PROBLEMS AND TASKS
[a] In the documentary camera comparison, what is the highest non-RAW data rate listed for the CION?
[b] Pick up the documentary camera comparison after its last sentence and keep going in the same voice.

SOURCE TEXT
The latter is more important. Therefore, based on this comparison, the FS7 surges ahead, the combination of frame rates, dynamic range and built-in ND filters is unbeatable for documentary work.
Now let’s look at what’s being recorded: codec, data rates and color:
|Camera||Best Internal Recording Formats||Max. RAW Data Rate||Max. Non-RAW Data Rate||Color information|
|URSA Mini 4.6K||Compressed CDNG, Apple ProRes 444 XQ||180 MB/s**||2500 Mbps||12-bit RAW, 10-bit 4:4:4 in Prores|
|PXW-FS7||XAVC-I, XAVC-L and MPEG-2||300-760 MB/s***||600 Mbps for 4K, 222 Mbps for 1080p||12-bit RAW, 10-bit 4:2:2 in XAVC|
|GY-LS300||H.264 AVC, AVCHD||n/a||150 Mbps for UHD, 50 Mbps for 1080p||8-bit 4:2:2|
|CION||Apple Prores 4444||304-1500 MB/s||1,320 Mbps||12-bit RAW, 12-bit 4:4:4 in Prores|
|PXW-Z100||XAVC-I||n/a||880 Mbps||10-bit 4:2:2|
As I’ve mentioned at the beginning, few documentaries can afford a RAW or external recording workflow. There’s simply no point in considering it an advantage. In fact, the reverse can be argued – it’s actually a disadvantage to have to carry an external recorder around!
Prores or XAVC-I? Quality-wise, there’s hardly any difference. Prores has the edge based on two factors:
- A better codec designed to take multiple compression passes
- More widely supported on all major NLEs
However, it has two major disadvantages too:
- Prores only works well on Macs
- Transcoding and encoding on PCs are cumbersome at best
What about Prores 4444? It’s a codec that few would dare to use for documentaries. The shooting ratios are just too great, and the advantages are only visible for high-end green screen and grading work. Most people will shoot Prores 4:2:2 10-bit, and then the playing field is level again – except for the LS300 and DVX200 (they fall on a lower rung in broadcast acceptability).
And don’t get confused by the low data rates of the FS7, because the equivalent Prores HQ codec at the same frame rates will not be too far off – just enough that the difference should not be very relevant.
Now let’s look at lenses:
|Camera||Aperture control||Restrictions on lenses (35mm equiv.)||Highest f-number||Servo Zoom|
|URSA Mini 4.6K||Yes||No||all||No|
|AG-DVX200||Yes||29.5 mm to 384.9 mm||f/2.8-f/4.5||Yes|
|PXW-Z100||Yes||30.0 to 600.0 mm||f/1.6||Yes|
As mentioned earlier, the fixed lenses on the DVX200 and Z100 without a wide angle option (you can use an adapter, but that goes for all lenses) are slight downers. Also, the DVX200 can only shoot at f/4.5 at its telephoto end. So much for maintaining a constant aperture (something cinema is known for) or low light performance (noise levels won’t match).

DATA FOR ANALYSIS
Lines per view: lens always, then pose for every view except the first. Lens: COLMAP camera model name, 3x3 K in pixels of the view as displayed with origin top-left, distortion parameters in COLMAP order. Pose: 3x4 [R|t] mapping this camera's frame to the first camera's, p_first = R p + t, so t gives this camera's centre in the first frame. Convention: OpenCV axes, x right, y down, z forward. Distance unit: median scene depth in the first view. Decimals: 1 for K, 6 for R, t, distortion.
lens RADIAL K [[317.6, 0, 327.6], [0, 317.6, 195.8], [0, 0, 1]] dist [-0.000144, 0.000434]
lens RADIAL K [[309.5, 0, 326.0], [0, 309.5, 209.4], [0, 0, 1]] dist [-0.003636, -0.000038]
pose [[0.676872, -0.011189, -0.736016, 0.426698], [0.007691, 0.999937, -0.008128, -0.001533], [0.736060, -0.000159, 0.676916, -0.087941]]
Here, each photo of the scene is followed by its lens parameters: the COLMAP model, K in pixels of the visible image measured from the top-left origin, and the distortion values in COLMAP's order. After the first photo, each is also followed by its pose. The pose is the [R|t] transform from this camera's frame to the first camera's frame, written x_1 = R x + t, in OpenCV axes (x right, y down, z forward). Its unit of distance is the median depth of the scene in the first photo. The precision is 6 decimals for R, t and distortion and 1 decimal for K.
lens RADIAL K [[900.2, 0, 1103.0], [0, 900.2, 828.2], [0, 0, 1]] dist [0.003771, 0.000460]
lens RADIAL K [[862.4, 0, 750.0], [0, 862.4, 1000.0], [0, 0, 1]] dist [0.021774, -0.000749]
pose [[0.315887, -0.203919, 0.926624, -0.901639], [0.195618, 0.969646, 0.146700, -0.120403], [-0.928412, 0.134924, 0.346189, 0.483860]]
...
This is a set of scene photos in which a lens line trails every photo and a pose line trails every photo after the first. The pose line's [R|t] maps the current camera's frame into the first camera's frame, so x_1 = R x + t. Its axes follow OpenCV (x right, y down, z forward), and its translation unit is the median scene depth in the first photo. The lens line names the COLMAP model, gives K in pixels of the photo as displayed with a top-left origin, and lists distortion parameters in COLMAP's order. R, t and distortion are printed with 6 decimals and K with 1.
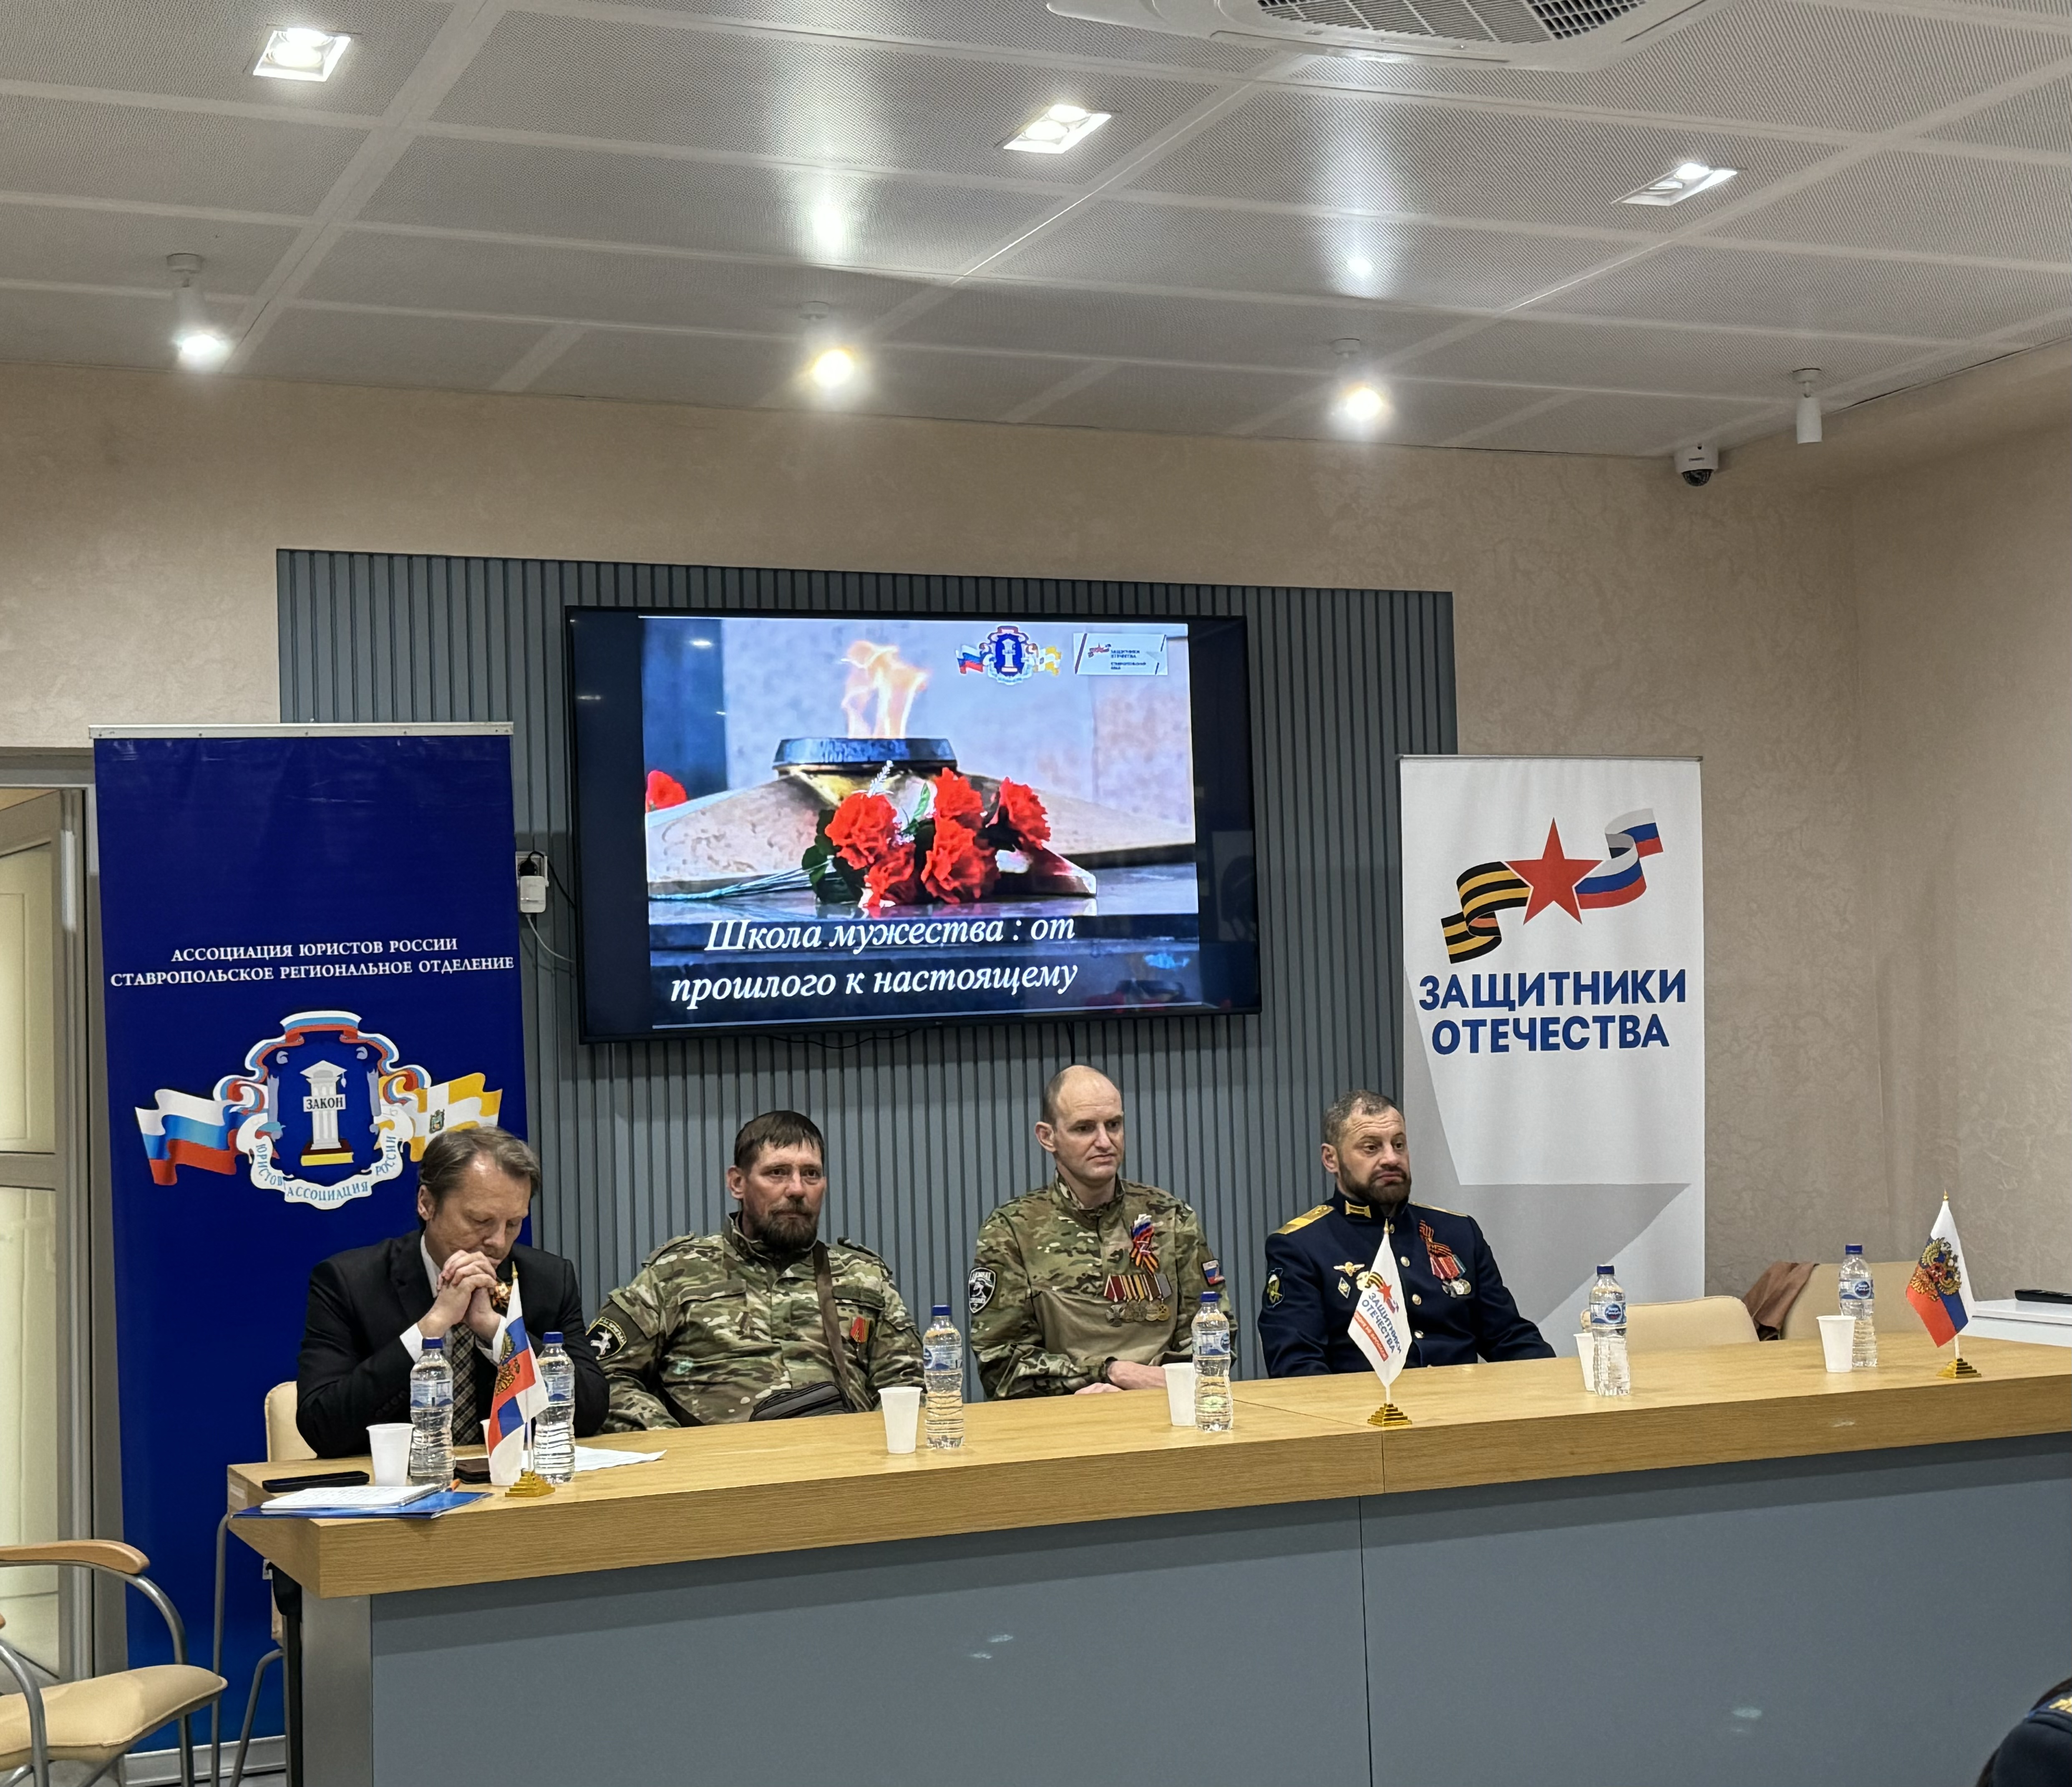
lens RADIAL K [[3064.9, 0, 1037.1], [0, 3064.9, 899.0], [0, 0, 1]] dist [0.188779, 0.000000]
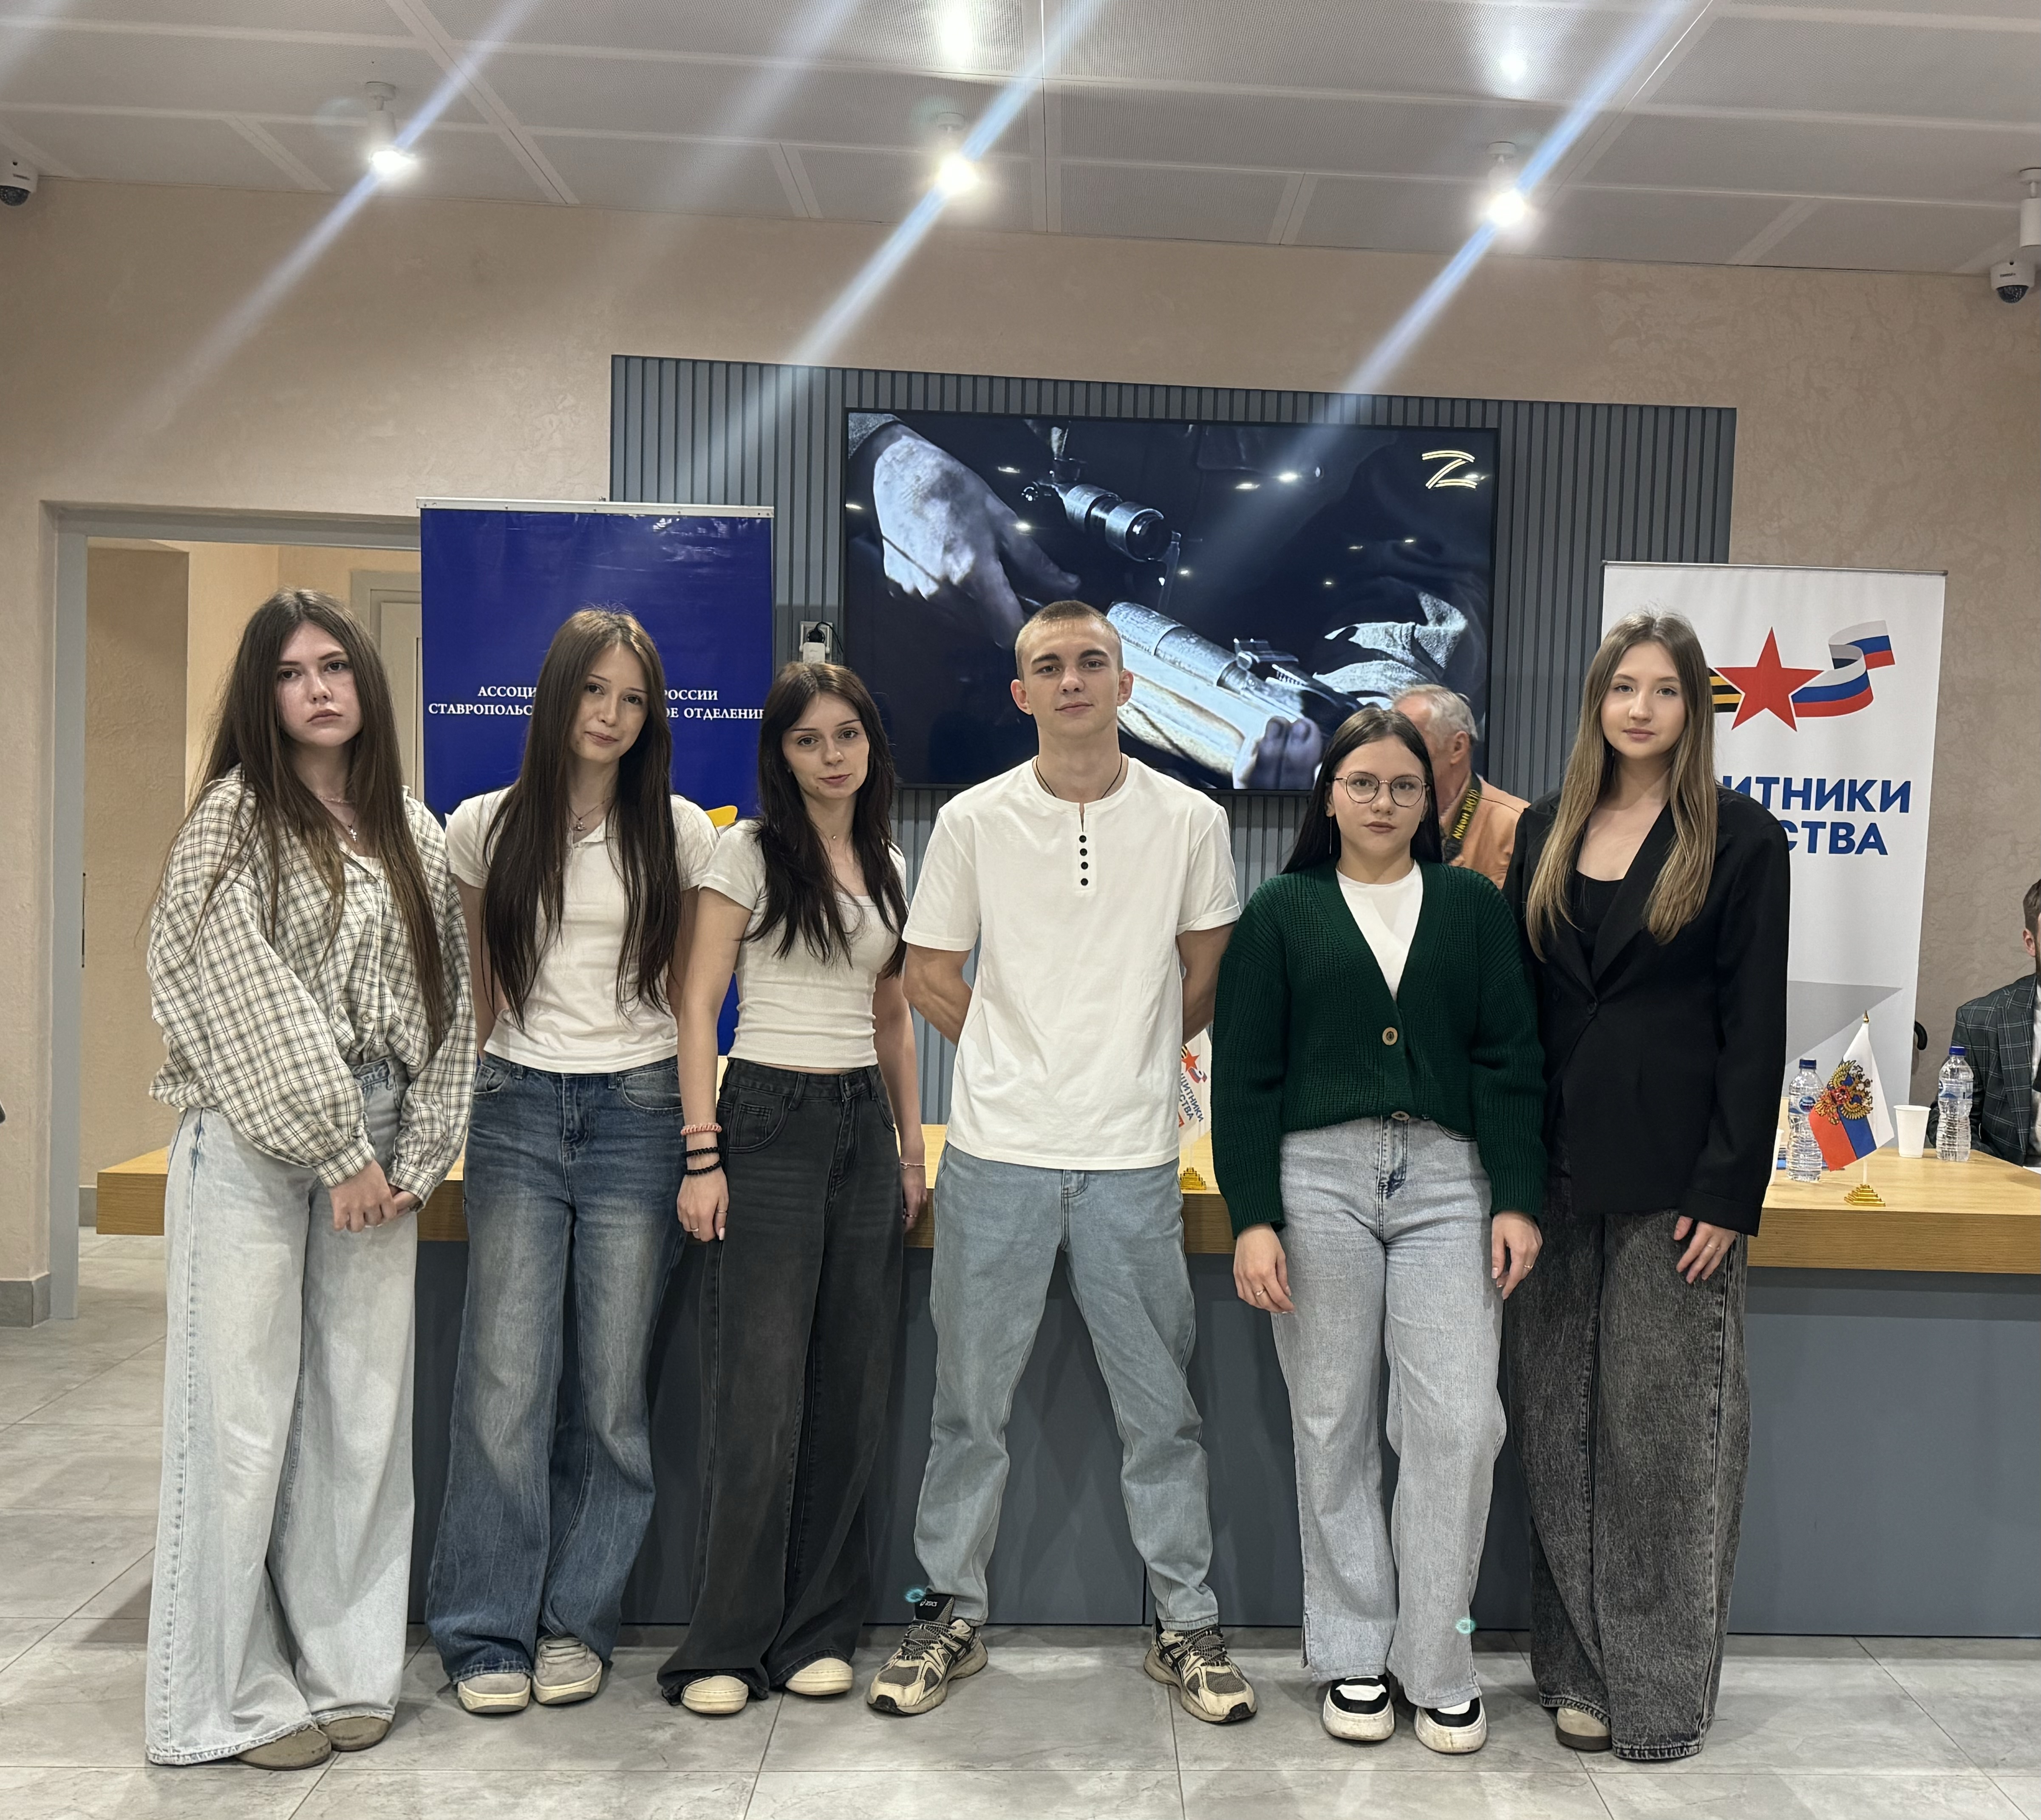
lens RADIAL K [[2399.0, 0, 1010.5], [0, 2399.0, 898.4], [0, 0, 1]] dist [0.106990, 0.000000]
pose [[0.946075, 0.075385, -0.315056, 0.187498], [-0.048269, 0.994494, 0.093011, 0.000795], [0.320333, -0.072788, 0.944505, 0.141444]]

ANSWERS FOR THIS EXERCISE
[a] 1,320 Mbps.

[b]
Also, the lack of servo zoom options on the Mini and CION, and the general lack of broadcast-style lenses for them, make it hard to pick them for real documentary work.
The FS7 has a cinematic-docu combo lens, the 28-135mm f/4 OSS, which also has image stabilization. However, at the wide end, the 35mm equivalent focal length is only 40mm, which is worse than the DVX200!
The surprise winner here is the LS300, which has one main advantage, in addition to the fact that you can use the Metabones Speedbooster: It has a built-in servo zoom controller which works great with lighter, smaller lenses made for the Micro Four Thirds format.
What about the media used? Here’s a comparison:
|Camera||Media for 4K||Market price per GB||Price per second of 4K non-RAW @24p||Price per hour of 4K non-RAW @24p|
|URSA Mini 4.6K||CFast||$6.25/GB||$0.67||$2,417|
|CION||Aja Pak (SSD)||$2.45/GB||$0.39||$1,421|
Both CFast and SSDs are expensive. Documentaries tend to have higher shooting ratios. Let’s say you have a shooting ratio of 50:1 for a 60-minute documentary. That’s 50 hours of footage. That’s about 350 GB/ hour = 17.5 TB just for one copy!
If you shoot 2 hours of footage a day, you’ll need 700 GB, which is a few thousand dollars in media cards for the CION and URSA Mini.
There’s no doubt SD cards are the cheapest option here. But if we recall the codec might not be broadcast approved (They’re border-line and might need specific approval), then the FS7 wins this round.
Overall, so far I have to say the FS7 is in the lead, but we’re only half-way there. There’s still audio, ergonomics, ports, battery and cost of ownership left to compare – in a fun way of course!
We’ll do that in Part Two.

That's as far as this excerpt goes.